The origins of the Roadmaster name date to 1936 when Buick renamed its entire model lineup to celebrate the engineering improvements and design advancements over their 1935 models. Buick's Series 40 model range became the Special, the Buick Century took the place of the Series 60 and the Series 90 — Buick's largest and most luxurious vehicles — became the Limited. Buick's Series 80 became the Roadmaster.
Roadmasters produced between 1936 and 1958 were built on Buick's longest wheelbase and shared its basic structure with senior Oldsmobiles. Between 1946 and 1957, the Roadmaster was Buick's premium and best appointed model, and was offered in sedan, coupe, convertible and station wagon bodystyles between 1936 and 1948. In 1949 a hardtop coupe, designated "Riviera" joined the model line up; a four-door hardtop joined the model range in 1955. 1949 had the beginnings of tail fins for Buick, and Buick's new automatic transmission, the Dynaflow.
The 1953 Buick Roadmaster station wagon, Model 79-R, was the last wood-bodied station wagon mass-produced in the United States. Its body was a product of Iona Manufacturing which built all Buick station wagon bodies between 1946 and 1964. Priced at US$4,031, the wagon was second in price to the Buick Skylark. Only 670 of these final woody wagons were produced for 1953.
In 1959, Buick again introduced a model range that represented a significant shift in its body design, and the Roadmaster was renamed the Electra.

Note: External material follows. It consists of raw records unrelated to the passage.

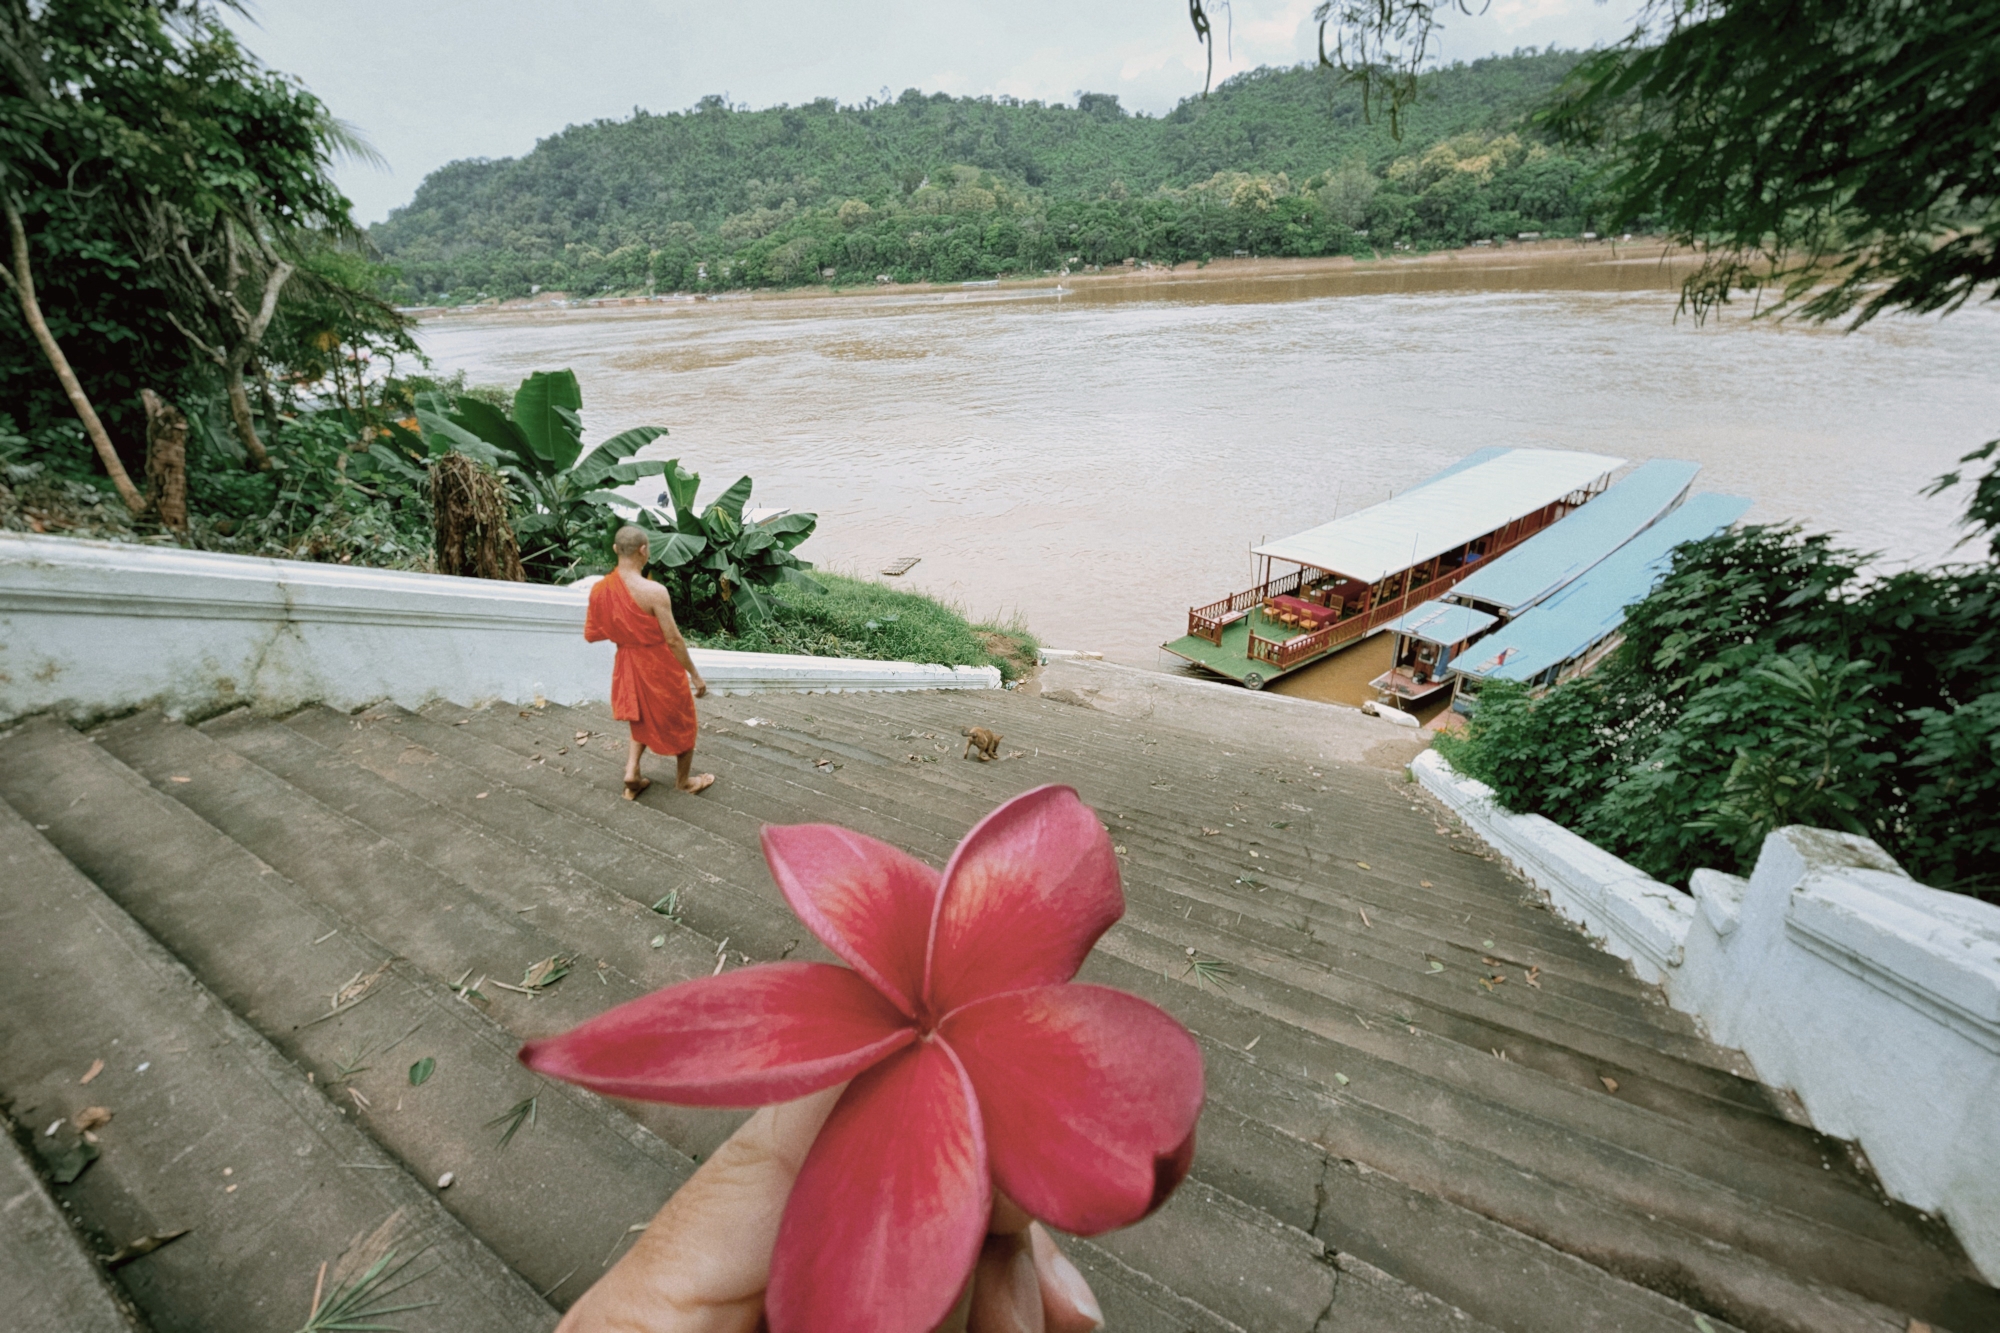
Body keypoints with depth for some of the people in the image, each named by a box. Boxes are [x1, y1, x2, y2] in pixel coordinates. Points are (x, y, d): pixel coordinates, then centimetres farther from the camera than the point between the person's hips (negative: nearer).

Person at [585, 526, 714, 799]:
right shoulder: (653, 591, -26)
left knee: (643, 718, 30)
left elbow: (591, 634, 3)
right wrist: (695, 675, -12)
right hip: (660, 666, -6)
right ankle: (684, 780, 32)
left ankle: (632, 775, 25)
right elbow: (673, 640, -22)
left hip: (628, 664, 6)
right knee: (680, 723, 17)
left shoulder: (599, 589, -6)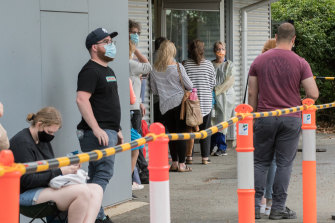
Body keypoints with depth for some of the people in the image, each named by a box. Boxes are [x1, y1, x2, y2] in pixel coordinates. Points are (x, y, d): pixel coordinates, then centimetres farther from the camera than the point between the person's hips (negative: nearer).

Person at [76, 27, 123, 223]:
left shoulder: (108, 71, 21)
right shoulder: (91, 71, -11)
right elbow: (82, 99, -22)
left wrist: (117, 130, 26)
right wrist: (96, 129, -27)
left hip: (108, 131, 10)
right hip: (98, 133, -10)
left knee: (97, 174, 11)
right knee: (104, 172, -14)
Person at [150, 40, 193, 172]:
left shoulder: (154, 70, 2)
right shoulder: (178, 67, -7)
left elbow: (154, 90, 12)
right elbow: (189, 86, 0)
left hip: (165, 105, 3)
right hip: (179, 102, -3)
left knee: (172, 133, 11)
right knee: (181, 133, 0)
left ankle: (174, 163, 11)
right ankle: (181, 164, -1)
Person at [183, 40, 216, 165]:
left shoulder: (186, 65, -6)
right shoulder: (209, 65, -2)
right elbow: (213, 85, 5)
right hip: (206, 102, 1)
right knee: (205, 131, 7)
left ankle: (189, 156, 6)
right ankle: (205, 158, 7)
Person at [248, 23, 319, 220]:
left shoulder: (259, 61, 1)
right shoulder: (300, 63, -5)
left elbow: (252, 94, 3)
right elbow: (314, 94, -8)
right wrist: (303, 103, 13)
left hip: (264, 117, 1)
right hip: (291, 119, -1)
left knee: (260, 162, 10)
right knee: (284, 163, 5)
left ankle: (254, 206, 5)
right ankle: (278, 208, 6)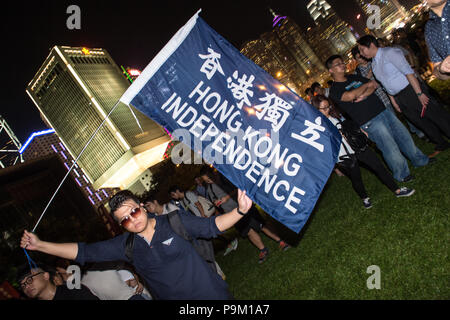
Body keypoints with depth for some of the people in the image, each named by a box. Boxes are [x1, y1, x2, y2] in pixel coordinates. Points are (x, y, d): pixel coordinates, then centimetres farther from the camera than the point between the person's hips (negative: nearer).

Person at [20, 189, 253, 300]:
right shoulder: (126, 245, -1)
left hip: (211, 294, -3)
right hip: (171, 297, 3)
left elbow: (211, 226, -8)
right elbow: (84, 252, 3)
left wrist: (239, 211, -24)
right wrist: (39, 245, 1)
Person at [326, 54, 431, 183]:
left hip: (383, 111, 7)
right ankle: (402, 175, 18)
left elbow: (375, 84, 10)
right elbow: (350, 96, -27)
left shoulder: (354, 77, 15)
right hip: (370, 122, -7)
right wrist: (367, 85, -9)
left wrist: (364, 95, -12)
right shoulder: (334, 90, -9)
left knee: (404, 136, 16)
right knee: (391, 149, -4)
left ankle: (420, 160, 38)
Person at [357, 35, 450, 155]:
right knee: (423, 124, 16)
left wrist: (419, 93, -23)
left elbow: (408, 72, -18)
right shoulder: (373, 65, 11)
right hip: (400, 100, 7)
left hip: (412, 91, -7)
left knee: (437, 117, 1)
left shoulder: (389, 53, -12)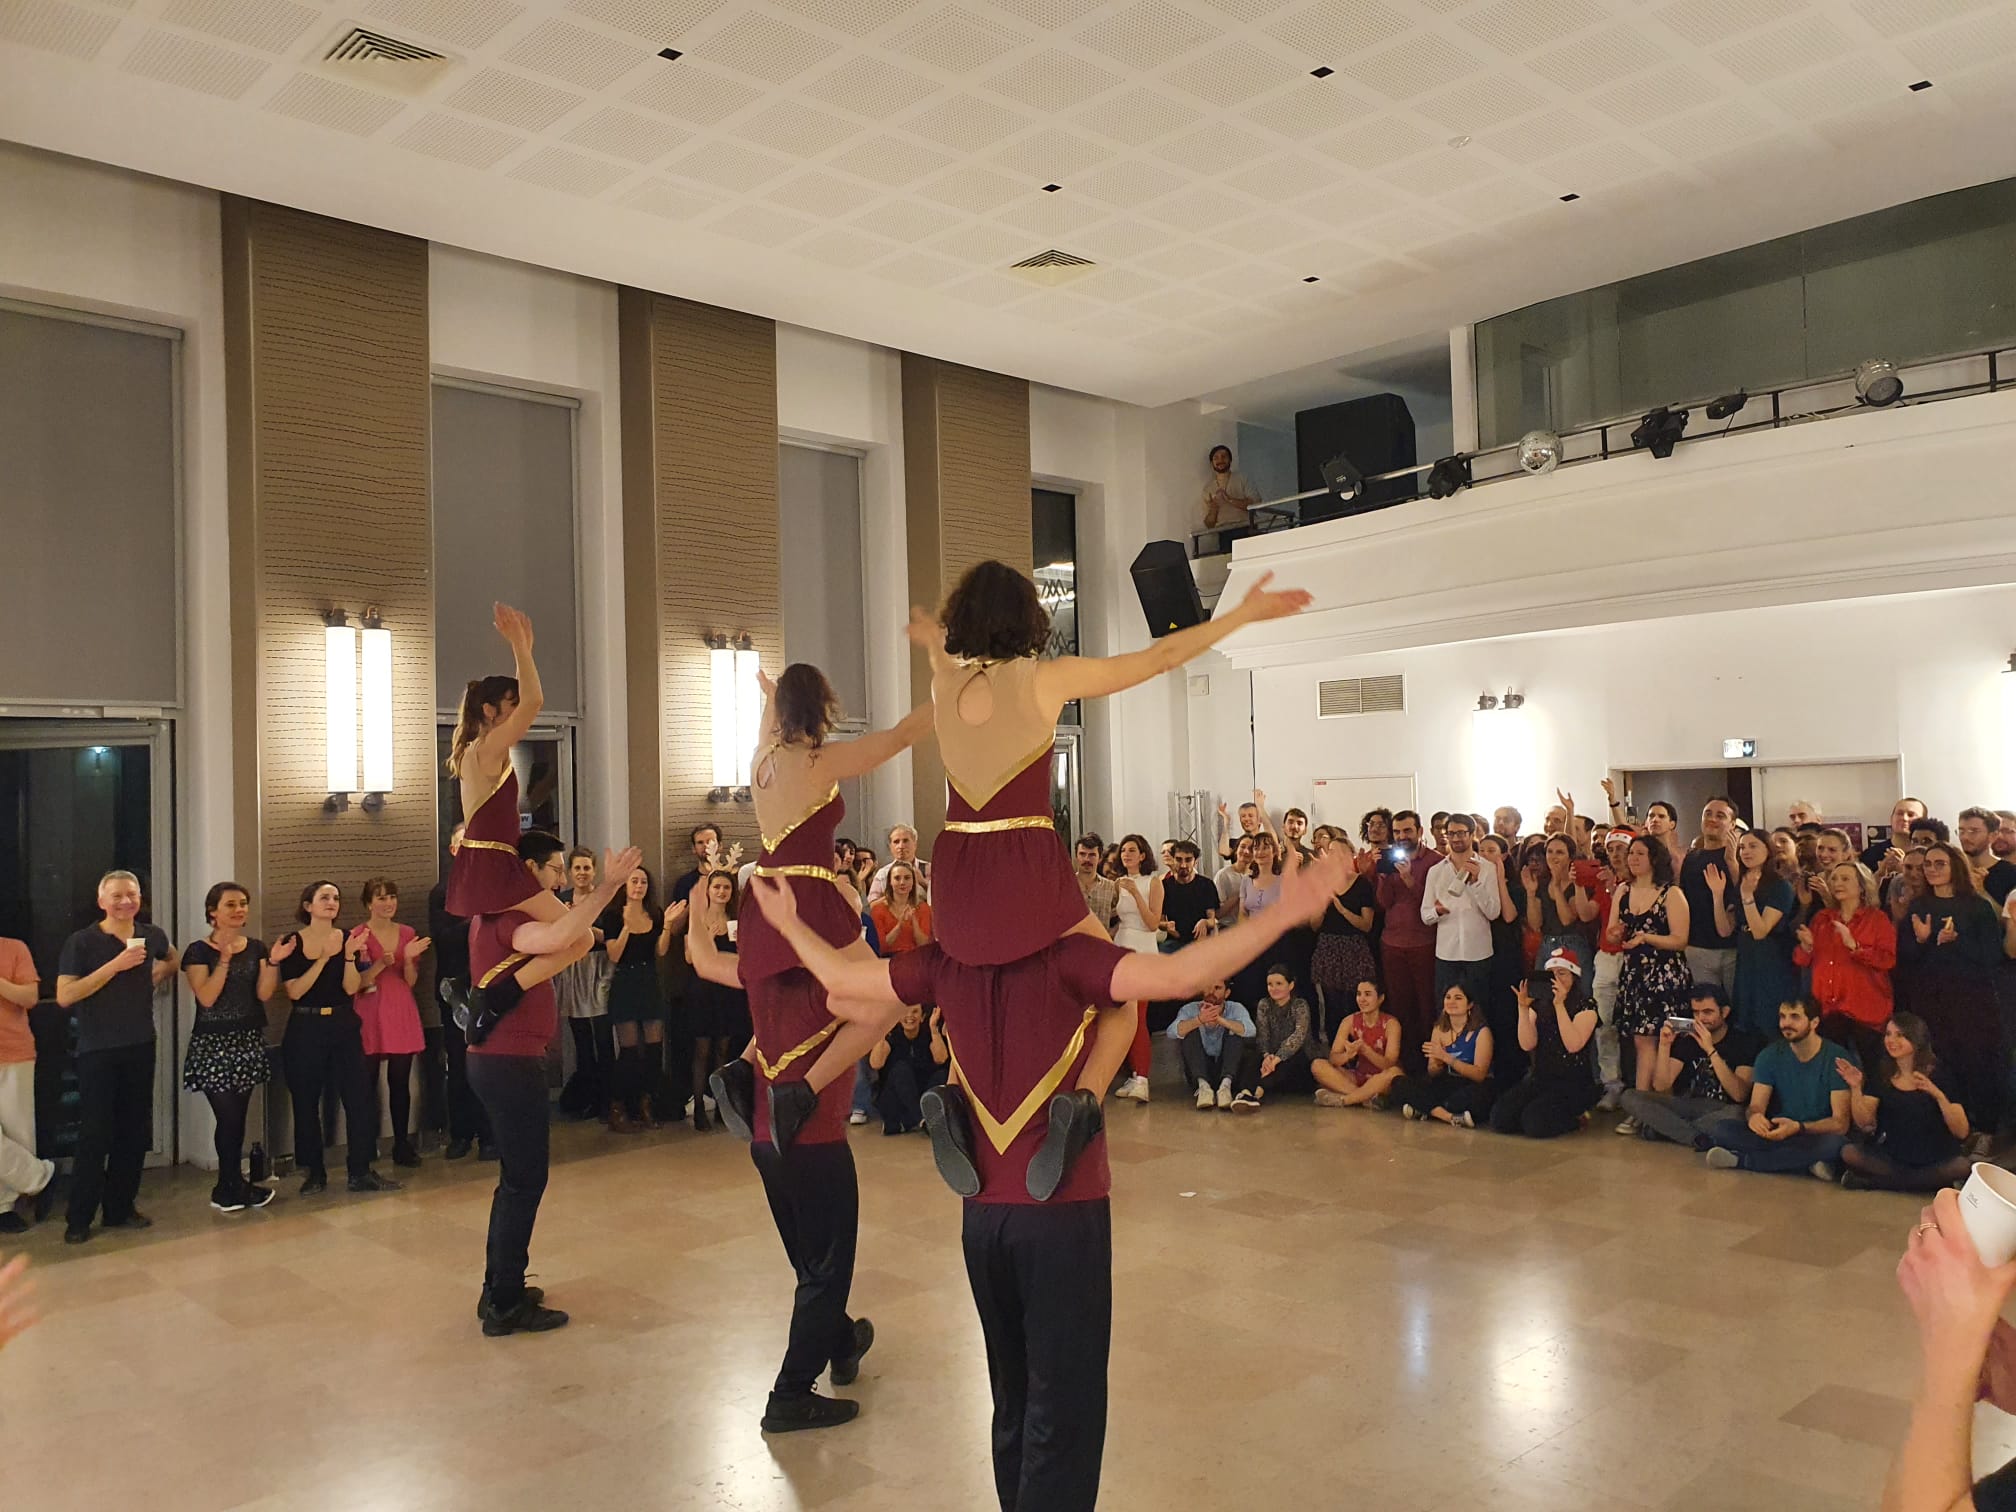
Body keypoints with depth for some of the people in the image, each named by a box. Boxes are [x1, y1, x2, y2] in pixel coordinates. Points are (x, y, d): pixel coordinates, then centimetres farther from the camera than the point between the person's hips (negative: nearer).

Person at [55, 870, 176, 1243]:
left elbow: (171, 959, 29)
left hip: (141, 1047, 5)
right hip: (97, 1051, -5)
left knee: (135, 1132, 9)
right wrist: (115, 965, -22)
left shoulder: (151, 936, 6)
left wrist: (162, 972, 7)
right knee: (95, 1135, -4)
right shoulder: (81, 942, -8)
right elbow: (65, 996, -17)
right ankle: (79, 1219, 7)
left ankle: (120, 1208, 21)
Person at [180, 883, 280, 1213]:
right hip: (214, 1045, -5)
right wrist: (224, 960, -21)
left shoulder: (256, 948, 7)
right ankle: (235, 1189, 9)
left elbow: (264, 993, -1)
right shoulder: (200, 951, -6)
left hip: (249, 1041, 5)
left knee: (238, 1117, 8)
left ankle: (228, 1189, 16)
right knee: (229, 1117, -5)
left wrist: (273, 961, -15)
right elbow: (206, 998, -16)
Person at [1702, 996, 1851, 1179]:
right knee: (1720, 1132, -22)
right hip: (1776, 1133, 2)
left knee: (1834, 1143, -39)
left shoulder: (1837, 1058, -8)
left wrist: (1798, 1128, -32)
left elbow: (1840, 1123, -13)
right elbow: (1756, 1106, -2)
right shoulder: (1770, 1056, 3)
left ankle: (1741, 1160, -28)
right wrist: (1755, 1117, -29)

Buick revived the Roadmaster name for a B-body station wagon in 1991, replacing the Estate station wagon in the lineup. Using the 115.9" wheelbase that was introduced for the 1977 model year, the wagon was called the Roadmaster Estate Wagon. A sedan joined the wagon for 1992, with its own distinct sheet metal, although it shared parts with other full-size GM models. The Roadmaster wagon was a badge engineered Chevrolet Caprice Estate (also sold as the Oldsmobile Custom Cruiser) the three variants differing mainly in grille design and trim. In 1993, the newly-redesigned Cadillac Fleetwood continued using a 121.5" wheelbase, an elongated version on the chassis used on the Roadmaster.
Simulated woodgrain side and back panels (made of vinyl) were standard on the Roadmaster Estate wagon, although a delete option (WB4 wood delete) was available for credit. The "Vista Roof", a fixed sunroof over the second row seats that was not available on the Caprice, was standard as well. The Estate Wagon could seat up to eight with an optional third row seat. All these wagons initially used Chevrolet's 5.0 L small-block V8, but both Buicks used the larger 5.7 L version from 1992.
GM discontinued both the Roadmaster sedan and the Roadmaster Estate Wagon in 1996, ending production on December 13 of that year. This was blamed on the smaller but more expensive and luxurious Park Avenue growing in size; the Roadmaster trim levels never exceeded that of the smaller but still full-sized Buick LeSabre. Another reason was largely a response to the SUV craze, as the Arlington, Texas factory where RWD GM cars were built was converted to truck and SUV production. When discontinued, the Roadmaster Estate and the similar Chevrolet Caprice wagon brought up the end of the era of the full-size family station wagon, and an end to General Motors' production of rear-wheel drive, full-size cars.